My last post highlighted a July 2024 Federal Trade Commission (FTC) interim staff report that was critical of pharmaceutical benefit managers (PBMs)—so-called “middlemen” firms that specialize in negotiating with drugmakers for rebates on the list prices of drugs. I explained that the interim report’s analysis is at odds with economic research that delineates the substantial economic benefits of the PBM system.
This piece turns to an assessment of the lawsuit the FTC filed in September against the three major PBMs. The lawsuit is weak and economically problematic.
Background on the Lawsuit
The FTC announced in a Sept. 20 press release its legal challenge to the practices of the “Big 3” PBMs:
Today, the Federal Trade Commission brought action against the three largest prescription drug benefit managers (PBMs)—Caremark Rx, Express Scripts (ESI), and OptumRx—and their affiliated group purchasing organizations (GPOs) for engaging in anticompetitive and unfair rebating practices that have artificially inflated the list price of insulin drugs, impaired patients’ access to lower list price products, and shifted the cost of high insulin list prices to vulnerable patients.
In a nutshell, the FTC claimed that the PBMs’ rebate practices caused a 1,200% rise in the price of Humalog, a brand new Eli Lilly insulin medication, between 1999 and 2017. These actions allegedly were illegal “unfair methods of competition” (an antitrust concern) and “unfair acts or practices” (a consumer-protection concern) that violated Section 5 of the FTC Act.

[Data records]
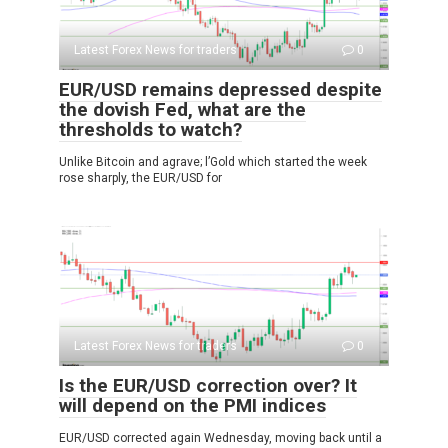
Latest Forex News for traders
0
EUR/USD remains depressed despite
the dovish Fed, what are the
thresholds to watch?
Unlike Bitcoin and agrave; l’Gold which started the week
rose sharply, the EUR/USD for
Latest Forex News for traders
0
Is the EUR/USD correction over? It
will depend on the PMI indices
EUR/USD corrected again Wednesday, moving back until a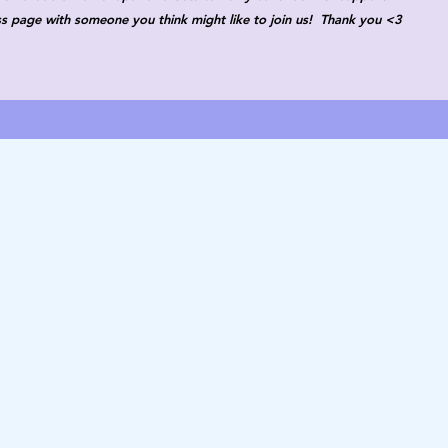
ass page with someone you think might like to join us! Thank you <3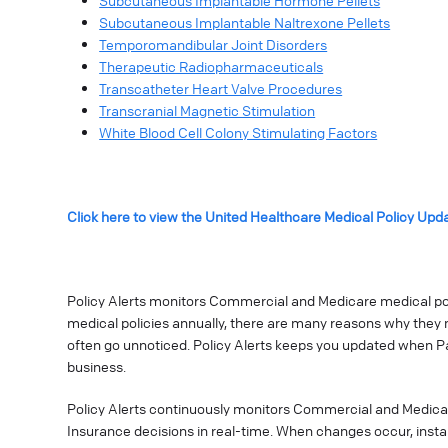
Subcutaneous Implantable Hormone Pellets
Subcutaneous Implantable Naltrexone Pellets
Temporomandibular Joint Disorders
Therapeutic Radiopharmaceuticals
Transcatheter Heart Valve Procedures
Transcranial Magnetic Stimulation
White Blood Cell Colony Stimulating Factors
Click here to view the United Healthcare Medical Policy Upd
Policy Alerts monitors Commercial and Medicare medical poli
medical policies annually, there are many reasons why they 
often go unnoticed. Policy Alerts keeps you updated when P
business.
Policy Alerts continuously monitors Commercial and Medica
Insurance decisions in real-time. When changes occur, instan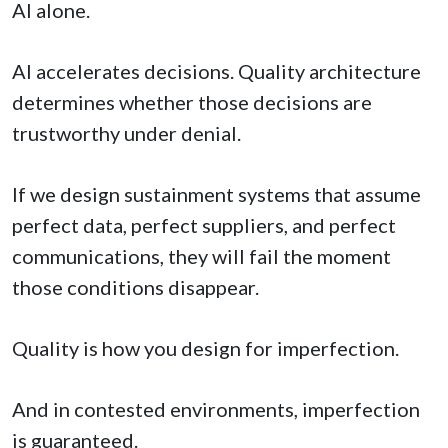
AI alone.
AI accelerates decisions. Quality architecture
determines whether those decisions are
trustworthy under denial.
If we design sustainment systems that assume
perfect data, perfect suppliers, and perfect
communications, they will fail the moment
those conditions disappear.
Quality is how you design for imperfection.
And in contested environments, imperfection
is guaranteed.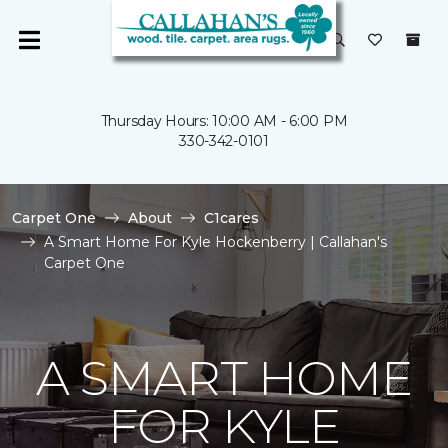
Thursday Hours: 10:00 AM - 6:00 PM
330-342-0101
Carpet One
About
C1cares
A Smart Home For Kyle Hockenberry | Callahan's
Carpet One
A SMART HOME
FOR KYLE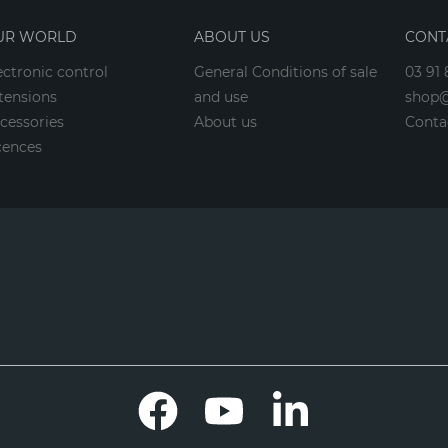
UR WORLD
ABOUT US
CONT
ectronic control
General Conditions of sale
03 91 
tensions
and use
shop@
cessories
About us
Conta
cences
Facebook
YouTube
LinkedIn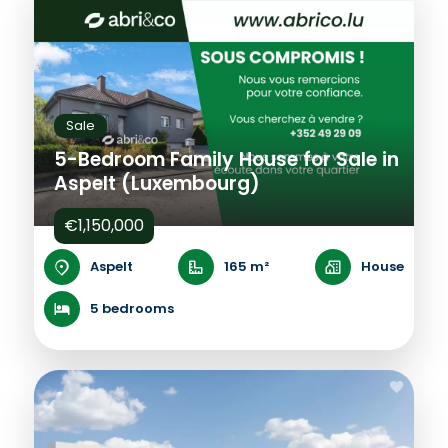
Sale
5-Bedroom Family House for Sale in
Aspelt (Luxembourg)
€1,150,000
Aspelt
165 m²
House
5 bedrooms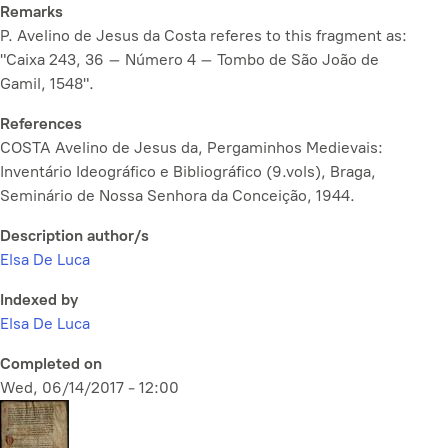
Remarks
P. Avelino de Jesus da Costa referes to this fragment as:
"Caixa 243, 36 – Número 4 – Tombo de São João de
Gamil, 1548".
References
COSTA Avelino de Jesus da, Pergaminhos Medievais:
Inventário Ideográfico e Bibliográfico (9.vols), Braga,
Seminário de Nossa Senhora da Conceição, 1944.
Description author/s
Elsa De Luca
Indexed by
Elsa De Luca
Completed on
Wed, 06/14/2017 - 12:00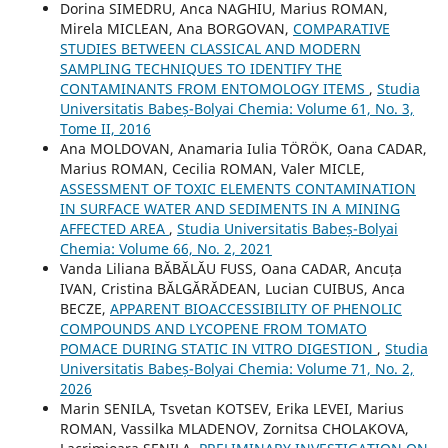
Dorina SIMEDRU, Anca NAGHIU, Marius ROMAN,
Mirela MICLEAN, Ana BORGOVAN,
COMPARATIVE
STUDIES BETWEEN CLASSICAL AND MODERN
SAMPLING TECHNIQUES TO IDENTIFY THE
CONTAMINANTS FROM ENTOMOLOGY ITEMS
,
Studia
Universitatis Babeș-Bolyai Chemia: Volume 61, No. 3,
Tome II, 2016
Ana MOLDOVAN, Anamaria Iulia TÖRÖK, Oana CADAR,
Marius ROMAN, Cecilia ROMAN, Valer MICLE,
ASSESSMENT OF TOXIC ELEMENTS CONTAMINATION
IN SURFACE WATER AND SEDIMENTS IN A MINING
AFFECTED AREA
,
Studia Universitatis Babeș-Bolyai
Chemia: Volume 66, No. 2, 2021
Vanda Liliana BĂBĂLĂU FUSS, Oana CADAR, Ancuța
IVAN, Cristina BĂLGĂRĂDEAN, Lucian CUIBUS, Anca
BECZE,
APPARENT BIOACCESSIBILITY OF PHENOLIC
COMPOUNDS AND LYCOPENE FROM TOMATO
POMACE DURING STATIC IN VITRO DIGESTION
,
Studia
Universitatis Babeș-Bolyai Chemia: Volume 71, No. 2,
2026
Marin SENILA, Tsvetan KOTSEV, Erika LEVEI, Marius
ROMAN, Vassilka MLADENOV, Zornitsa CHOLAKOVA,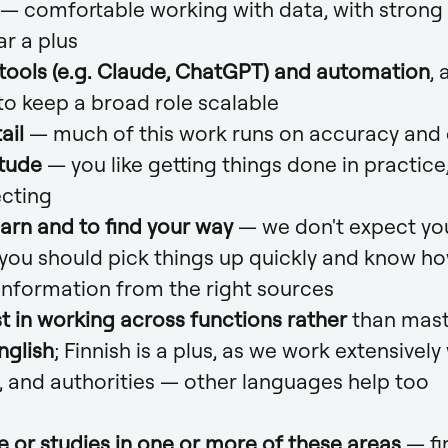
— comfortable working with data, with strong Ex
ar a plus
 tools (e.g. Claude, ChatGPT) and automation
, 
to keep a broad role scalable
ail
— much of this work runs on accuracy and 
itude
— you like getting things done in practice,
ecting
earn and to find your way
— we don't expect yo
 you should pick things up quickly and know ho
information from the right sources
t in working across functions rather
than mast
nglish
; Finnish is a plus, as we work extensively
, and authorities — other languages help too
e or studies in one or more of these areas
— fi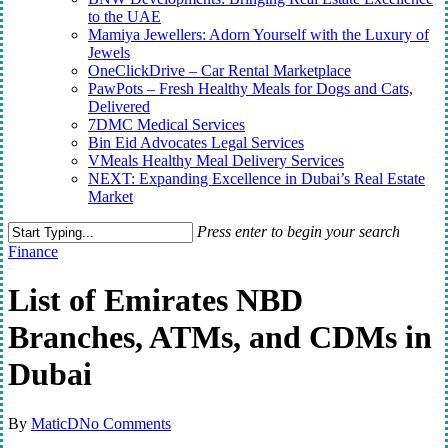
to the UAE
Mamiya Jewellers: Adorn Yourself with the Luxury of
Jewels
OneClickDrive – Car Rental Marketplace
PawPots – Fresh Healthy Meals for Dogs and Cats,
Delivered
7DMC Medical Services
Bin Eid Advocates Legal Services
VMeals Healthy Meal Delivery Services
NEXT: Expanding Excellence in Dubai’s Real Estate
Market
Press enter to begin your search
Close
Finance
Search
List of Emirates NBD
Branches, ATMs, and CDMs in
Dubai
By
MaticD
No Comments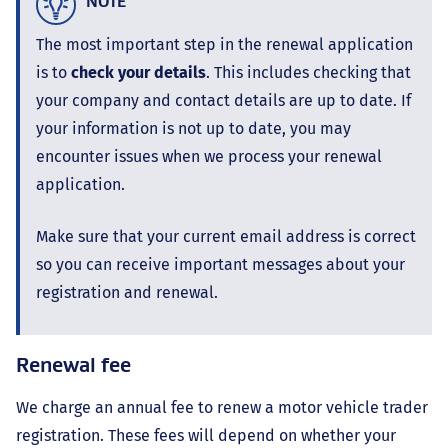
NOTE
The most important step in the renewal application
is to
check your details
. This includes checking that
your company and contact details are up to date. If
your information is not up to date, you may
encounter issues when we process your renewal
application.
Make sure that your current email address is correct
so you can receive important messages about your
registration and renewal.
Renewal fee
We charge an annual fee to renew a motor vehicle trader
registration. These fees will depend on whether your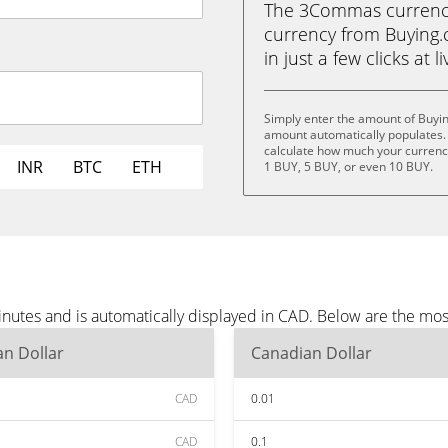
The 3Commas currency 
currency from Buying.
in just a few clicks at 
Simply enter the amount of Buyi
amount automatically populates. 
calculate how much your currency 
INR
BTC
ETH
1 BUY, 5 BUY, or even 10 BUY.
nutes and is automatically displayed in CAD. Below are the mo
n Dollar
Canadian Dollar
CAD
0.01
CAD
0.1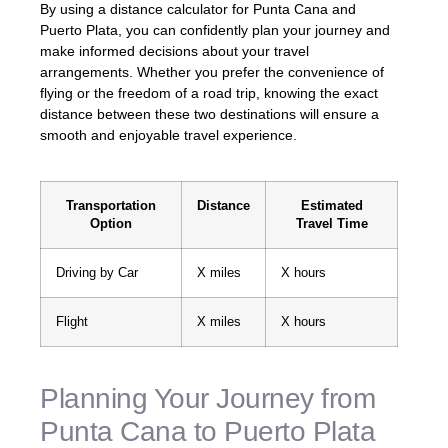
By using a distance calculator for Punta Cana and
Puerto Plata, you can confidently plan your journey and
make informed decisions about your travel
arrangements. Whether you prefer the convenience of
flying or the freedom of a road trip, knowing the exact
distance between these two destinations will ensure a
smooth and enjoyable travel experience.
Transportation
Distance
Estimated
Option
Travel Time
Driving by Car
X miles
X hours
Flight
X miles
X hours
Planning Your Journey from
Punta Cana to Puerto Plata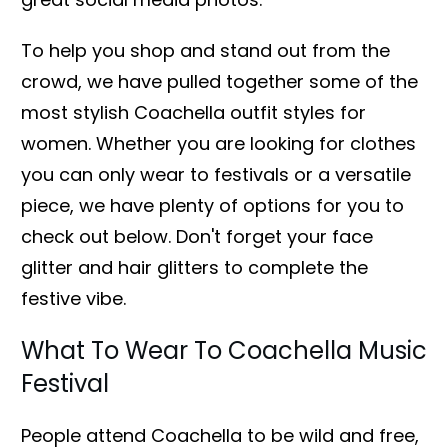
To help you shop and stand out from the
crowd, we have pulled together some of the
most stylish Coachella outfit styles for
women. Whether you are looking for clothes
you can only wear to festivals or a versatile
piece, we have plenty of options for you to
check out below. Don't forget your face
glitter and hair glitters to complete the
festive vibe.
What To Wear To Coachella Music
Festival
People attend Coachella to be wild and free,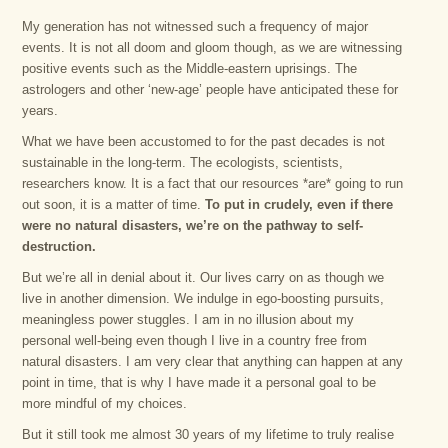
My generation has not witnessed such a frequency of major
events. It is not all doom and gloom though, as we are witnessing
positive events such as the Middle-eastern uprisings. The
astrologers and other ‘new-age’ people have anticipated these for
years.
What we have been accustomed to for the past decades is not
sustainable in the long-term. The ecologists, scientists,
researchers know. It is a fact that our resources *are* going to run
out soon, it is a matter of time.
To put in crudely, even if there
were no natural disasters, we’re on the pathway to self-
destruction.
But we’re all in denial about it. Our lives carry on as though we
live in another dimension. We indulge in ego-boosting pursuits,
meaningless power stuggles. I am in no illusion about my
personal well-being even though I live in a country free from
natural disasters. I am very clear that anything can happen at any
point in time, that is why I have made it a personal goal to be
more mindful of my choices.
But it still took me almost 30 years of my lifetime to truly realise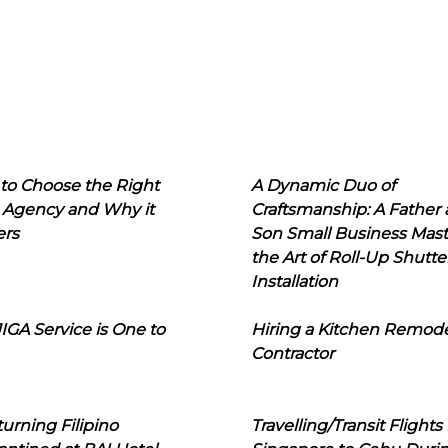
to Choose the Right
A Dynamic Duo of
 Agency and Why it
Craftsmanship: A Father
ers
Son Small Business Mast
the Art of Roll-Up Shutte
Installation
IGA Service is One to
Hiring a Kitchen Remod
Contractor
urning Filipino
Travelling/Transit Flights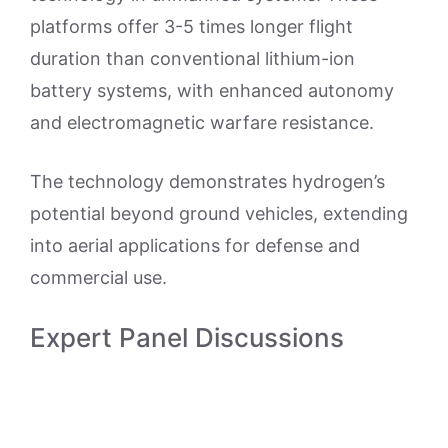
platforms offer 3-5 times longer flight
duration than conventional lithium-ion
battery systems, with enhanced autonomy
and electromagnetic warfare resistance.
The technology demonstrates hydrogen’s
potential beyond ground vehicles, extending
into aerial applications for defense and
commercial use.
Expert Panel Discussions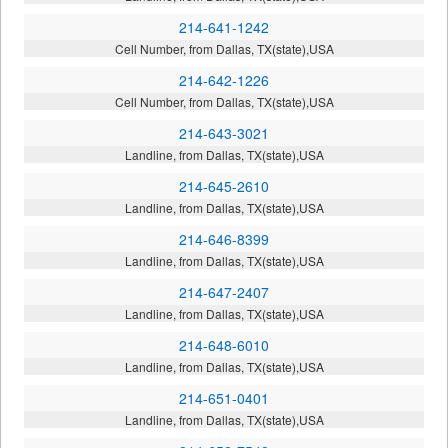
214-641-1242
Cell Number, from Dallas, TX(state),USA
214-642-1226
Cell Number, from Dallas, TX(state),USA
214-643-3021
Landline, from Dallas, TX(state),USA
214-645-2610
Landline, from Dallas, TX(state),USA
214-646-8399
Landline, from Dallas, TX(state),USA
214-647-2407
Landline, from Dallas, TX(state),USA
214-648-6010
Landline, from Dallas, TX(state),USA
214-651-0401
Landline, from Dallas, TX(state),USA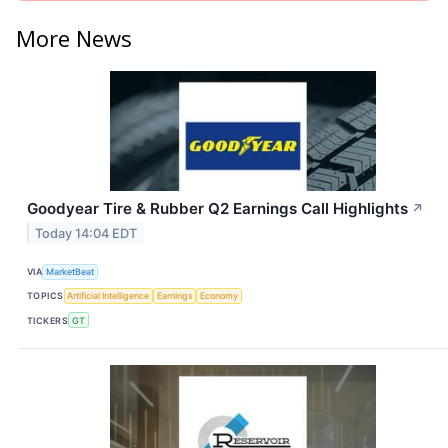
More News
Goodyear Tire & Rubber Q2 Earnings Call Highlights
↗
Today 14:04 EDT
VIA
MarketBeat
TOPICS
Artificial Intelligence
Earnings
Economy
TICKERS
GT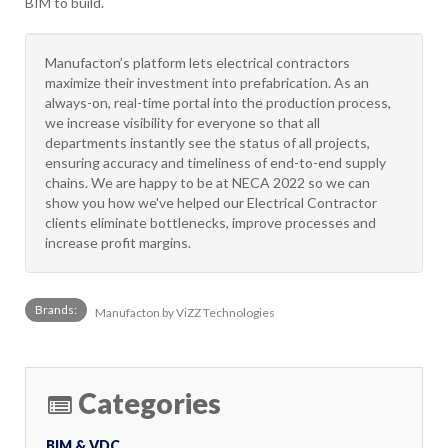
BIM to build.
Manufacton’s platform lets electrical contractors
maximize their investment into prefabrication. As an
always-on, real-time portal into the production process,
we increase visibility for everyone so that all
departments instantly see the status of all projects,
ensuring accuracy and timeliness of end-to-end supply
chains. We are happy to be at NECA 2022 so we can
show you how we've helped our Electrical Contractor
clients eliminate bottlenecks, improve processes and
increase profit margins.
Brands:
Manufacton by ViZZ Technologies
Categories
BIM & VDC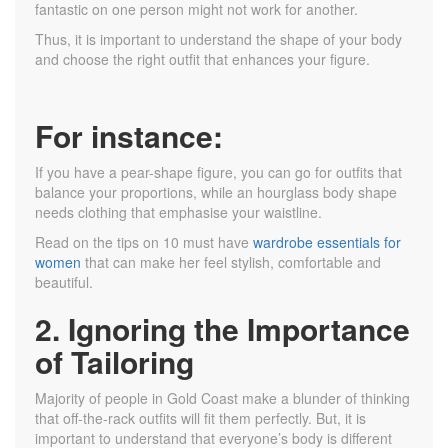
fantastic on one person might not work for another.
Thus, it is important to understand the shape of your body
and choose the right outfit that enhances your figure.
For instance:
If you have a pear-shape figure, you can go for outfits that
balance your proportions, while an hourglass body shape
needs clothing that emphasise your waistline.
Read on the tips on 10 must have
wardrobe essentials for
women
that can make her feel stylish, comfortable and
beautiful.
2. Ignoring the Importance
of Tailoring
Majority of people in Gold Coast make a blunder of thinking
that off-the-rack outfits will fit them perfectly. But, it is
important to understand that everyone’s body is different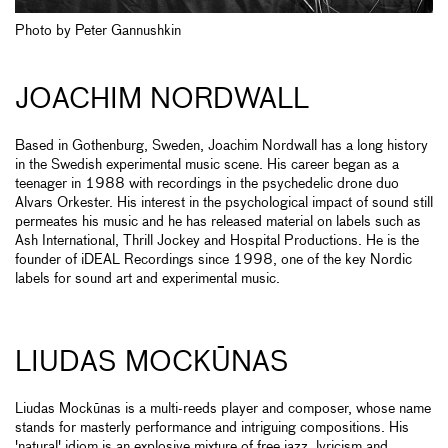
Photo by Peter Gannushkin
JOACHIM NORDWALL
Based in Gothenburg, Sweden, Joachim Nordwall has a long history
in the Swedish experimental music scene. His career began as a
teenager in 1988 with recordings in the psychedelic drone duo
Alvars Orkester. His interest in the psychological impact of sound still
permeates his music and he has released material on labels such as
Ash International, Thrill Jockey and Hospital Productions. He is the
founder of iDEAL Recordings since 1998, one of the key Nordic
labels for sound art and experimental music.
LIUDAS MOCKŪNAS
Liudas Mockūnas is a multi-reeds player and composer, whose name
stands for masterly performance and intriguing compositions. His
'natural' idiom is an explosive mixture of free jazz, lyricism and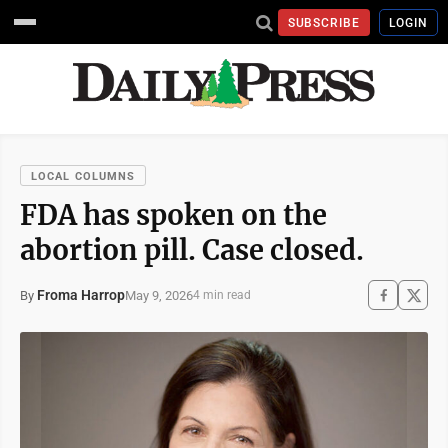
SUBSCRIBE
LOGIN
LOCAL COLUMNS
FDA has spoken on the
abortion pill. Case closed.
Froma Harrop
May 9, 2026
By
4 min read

▶ _List of tasks_:
**1)** In the FTC lawsuit post, copy the passage starting at "My last post" and ending at "and economically problematic.", swapping "drugmakers" for "pharmaceutical manufacturers".
**2)** According to the FTC lawsuit post, what percentage rise in the price of Humalog between 1999 and 2017 did the FTC claim the PBMs' rebate practices caused?

▶ _Responses by task_:
**1)**
My last post highlighted a July 2024 Federal Trade Commission (FTC) interim staff report that was critical of pharmaceutical benefit managers (PBMs)—so-called “middlemen” firms that specialize in negotiating with pharmaceutical manufacturers for rebates on the list prices of drugs. I explained that the interim report’s analysis is at odds with economic research that delineates the substantial economic benefits of the PBM system.
This piece turns to an assessment of the lawsuit the FTC filed in September against the three major PBMs. The lawsuit is weak and economically problematic.

**2)** 1,200%